Differentiating Big Multiple

• Oct 14th 2009, 07:33 AM
Kataangel
Differentiating Big Multiple
Hi I need urgent help for this expression as I have no idea how to get its derivative:

$\displaystyle f(x)=(x^2+1)^100(x^3-7)^2(x-1)(x^{10}+x+3)^{-1}$

I have to use the ln function but I can only come up to here:

$\displaystyle \frac{d}{dx}ln(f(x))=100\frac{2x}{x^2+1}+2\frac{3x ^2}{x^3-7}+\frac{1}{x-1}-\frac{10x^9+1}{x^{10}+x+3}$

Specifically I don't know how to get rid of the natural log function on the left side of the equation.

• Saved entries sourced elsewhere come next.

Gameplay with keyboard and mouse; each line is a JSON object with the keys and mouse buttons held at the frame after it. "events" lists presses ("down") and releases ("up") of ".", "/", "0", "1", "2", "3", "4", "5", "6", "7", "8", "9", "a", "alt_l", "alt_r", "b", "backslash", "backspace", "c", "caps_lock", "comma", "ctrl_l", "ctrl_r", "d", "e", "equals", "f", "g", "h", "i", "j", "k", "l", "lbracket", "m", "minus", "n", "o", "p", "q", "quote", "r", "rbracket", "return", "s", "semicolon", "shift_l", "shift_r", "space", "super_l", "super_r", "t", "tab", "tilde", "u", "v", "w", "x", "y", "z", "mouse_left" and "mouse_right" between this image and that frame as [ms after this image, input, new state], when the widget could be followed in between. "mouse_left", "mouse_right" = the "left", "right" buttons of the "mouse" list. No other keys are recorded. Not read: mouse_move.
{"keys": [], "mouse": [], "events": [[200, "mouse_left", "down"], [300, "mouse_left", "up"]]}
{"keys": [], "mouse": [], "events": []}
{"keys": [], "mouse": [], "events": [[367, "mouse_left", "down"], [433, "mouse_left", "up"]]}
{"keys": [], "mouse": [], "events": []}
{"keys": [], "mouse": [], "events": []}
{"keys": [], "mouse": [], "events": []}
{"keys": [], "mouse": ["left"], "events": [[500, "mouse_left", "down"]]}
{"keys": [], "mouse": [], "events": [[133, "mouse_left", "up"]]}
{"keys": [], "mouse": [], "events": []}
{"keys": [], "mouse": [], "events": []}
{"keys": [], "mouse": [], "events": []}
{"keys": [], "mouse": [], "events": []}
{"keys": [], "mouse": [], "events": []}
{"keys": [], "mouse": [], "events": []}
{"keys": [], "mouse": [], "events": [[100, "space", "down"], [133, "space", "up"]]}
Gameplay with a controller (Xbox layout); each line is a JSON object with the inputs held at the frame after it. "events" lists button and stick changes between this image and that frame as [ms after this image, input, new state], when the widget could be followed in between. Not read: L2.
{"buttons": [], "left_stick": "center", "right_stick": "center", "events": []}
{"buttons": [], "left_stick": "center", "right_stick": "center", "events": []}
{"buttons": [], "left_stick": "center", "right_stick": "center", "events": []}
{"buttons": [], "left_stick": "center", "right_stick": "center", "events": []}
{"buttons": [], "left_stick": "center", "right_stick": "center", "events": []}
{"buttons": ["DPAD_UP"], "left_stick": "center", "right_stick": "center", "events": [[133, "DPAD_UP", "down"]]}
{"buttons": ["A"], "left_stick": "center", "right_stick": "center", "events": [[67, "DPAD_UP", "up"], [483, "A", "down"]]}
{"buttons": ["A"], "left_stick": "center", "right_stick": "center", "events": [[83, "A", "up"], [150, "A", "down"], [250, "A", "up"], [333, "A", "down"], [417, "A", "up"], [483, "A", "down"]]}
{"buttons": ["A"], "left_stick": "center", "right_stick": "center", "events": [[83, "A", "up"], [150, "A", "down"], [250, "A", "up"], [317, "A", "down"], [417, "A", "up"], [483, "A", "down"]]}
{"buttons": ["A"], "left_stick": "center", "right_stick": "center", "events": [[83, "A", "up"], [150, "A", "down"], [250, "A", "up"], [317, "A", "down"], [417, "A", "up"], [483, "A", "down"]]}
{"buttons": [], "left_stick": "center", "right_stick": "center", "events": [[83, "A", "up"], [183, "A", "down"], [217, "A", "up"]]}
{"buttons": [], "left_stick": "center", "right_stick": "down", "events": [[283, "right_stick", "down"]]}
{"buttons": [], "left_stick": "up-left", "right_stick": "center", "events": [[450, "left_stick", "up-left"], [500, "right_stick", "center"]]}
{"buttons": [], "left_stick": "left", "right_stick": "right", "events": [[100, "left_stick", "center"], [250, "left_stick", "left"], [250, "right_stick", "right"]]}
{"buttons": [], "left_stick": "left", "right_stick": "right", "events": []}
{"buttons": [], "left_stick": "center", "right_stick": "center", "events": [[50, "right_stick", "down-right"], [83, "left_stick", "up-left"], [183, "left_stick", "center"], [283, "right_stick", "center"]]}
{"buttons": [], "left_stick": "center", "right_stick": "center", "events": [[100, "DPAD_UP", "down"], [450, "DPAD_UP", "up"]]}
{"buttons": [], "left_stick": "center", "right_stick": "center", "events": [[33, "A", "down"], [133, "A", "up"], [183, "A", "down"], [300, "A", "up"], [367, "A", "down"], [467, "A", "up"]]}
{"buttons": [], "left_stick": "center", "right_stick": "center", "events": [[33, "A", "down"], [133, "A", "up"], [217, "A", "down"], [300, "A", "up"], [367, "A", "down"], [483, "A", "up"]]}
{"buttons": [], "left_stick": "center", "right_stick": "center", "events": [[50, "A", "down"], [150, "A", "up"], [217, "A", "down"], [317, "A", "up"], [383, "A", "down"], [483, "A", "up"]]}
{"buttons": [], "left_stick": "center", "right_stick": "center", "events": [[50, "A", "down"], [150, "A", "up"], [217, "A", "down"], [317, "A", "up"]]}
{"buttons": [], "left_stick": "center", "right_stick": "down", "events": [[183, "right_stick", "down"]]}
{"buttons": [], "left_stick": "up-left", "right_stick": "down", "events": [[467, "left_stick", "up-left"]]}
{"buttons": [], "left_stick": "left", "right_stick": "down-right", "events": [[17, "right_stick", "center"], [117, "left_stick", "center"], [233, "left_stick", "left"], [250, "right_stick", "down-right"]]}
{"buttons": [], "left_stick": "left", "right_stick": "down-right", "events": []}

I would appreciate if anyone could tell me how?
• Oct 14th 2009, 09:07 AM
ramiee2010
Quote:

Originally Posted by Kataangel
Hi I need urgent help for this expression as I have no idea how to get its derivative:

$\displaystyle f(x)=(x^2+1)^100(x^3-7)^2(x-1)(x^{10}+x+3)^{-1}$

I have to use the ln function but I can only come up to here:

$\displaystyle \frac{d}{dx}ln(f(x))=100\frac{2x}{x^2+1}+2\frac{3x ^2}{x^3-7}+\frac{1}{x-1}-\frac{10x^9+1}{x^{10}+x+3}$

Specifically I don't know how to get rid of the natural log function on the left side of the equation. I would appreciate if anyone could tell me how?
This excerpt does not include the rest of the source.